**Problem description**
Write out each line of the material below exactly as given.

----- Information provided -----

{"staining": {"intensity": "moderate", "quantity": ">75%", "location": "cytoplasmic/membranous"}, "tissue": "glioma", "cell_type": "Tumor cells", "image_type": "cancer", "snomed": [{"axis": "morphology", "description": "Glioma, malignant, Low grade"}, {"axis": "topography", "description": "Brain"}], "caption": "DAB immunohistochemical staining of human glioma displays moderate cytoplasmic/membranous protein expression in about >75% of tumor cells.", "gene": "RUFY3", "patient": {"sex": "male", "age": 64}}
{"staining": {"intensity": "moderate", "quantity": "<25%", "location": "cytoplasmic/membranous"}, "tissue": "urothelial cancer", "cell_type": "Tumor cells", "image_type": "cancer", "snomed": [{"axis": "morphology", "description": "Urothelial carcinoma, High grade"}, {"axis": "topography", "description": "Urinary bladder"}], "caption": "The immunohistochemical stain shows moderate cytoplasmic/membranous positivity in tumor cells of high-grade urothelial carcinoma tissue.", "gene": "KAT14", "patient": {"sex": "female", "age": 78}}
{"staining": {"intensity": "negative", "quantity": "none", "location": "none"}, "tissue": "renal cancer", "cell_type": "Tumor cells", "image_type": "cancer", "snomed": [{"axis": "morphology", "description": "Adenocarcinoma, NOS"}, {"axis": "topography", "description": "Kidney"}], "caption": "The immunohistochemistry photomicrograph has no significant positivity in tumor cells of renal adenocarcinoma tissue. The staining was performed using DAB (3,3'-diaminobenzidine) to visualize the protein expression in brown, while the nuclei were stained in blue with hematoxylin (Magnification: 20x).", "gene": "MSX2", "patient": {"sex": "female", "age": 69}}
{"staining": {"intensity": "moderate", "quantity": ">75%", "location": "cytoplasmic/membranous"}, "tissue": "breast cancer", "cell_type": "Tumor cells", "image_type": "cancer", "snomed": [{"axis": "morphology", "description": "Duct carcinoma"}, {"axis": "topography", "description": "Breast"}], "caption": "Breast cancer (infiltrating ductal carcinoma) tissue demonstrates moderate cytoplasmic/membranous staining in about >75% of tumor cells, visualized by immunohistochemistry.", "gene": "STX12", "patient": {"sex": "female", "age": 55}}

-----

**Result of the task**
{"staining": {"intensity": "moderate", "quantity": ">75%", "location": "cytoplasmic/membranous"}, "tissue": "glioma", "cell_type": "Tumor cells", "image_type": "cancer", "snomed": [{"axis": "morphology", "description": "Glioma, malignant, Low grade"}, {"axis": "topography", "description": "Brain"}], "caption": "DAB immunohistochemical staining of human glioma displays moderate cytoplasmic/membranous protein expression in about >75% of tumor cells.", "gene": "RUFY3", "patient": {"sex": "male", "age": 64}}
{"staining": {"intensity": "moderate", "quantity": "<25%", "location": "cytoplasmic/membranous"}, "tissue": "urothelial cancer", "cell_type": "Tumor cells", "image_type": "cancer", "snomed": [{"axis": "morphology", "description": "Urothelial carcinoma, High grade"}, {"axis": "topography", "description": "Urinary bladder"}], "caption": "The immunohistochemical stain shows moderate cytoplasmic/membranous positivity in tumor cells of high-grade urothelial carcinoma tissue.", "gene": "KAT14", "patient": {"sex": "female", "age": 78}}
{"staining": {"intensity": "negative", "quantity": "none", "location": "none"}, "tissue": "renal cancer", "cell_type": "Tumor cells", "image_type": "cancer", "snomed": [{"axis": "morphology", "description": "Adenocarcinoma, NOS"}, {"axis": "topography", "description": "Kidney"}], "caption": "The immunohistochemistry photomicrograph has no significant positivity in tumor cells of renal adenocarcinoma tissue. The staining was performed using DAB (3,3'-diaminobenzidine) to visualize the protein expression in brown, while the nuclei were stained in blue with hematoxylin (Magnification: 20x).", "gene": "MSX2", "patient": {"sex": "female", "age": 69}}
{"staining": {"intensity": "moderate", "quantity": ">75%", "location": "cytoplasmic/membranous"}, "tissue": "breast cancer", "cell_type": "Tumor cells", "image_type": "cancer", "snomed": [{"axis": "morphology", "description": "Duct carcinoma"}, {"axis": "topography", "description": "Breast"}], "caption": "Breast cancer (infiltrating ductal carcinoma) tissue demonstrates moderate cytoplasmic/membranous staining in about >75% of tumor cells, visualized by immunohistochemistry.", "gene": "STX12", "patient": {"sex": "female", "age": 55}}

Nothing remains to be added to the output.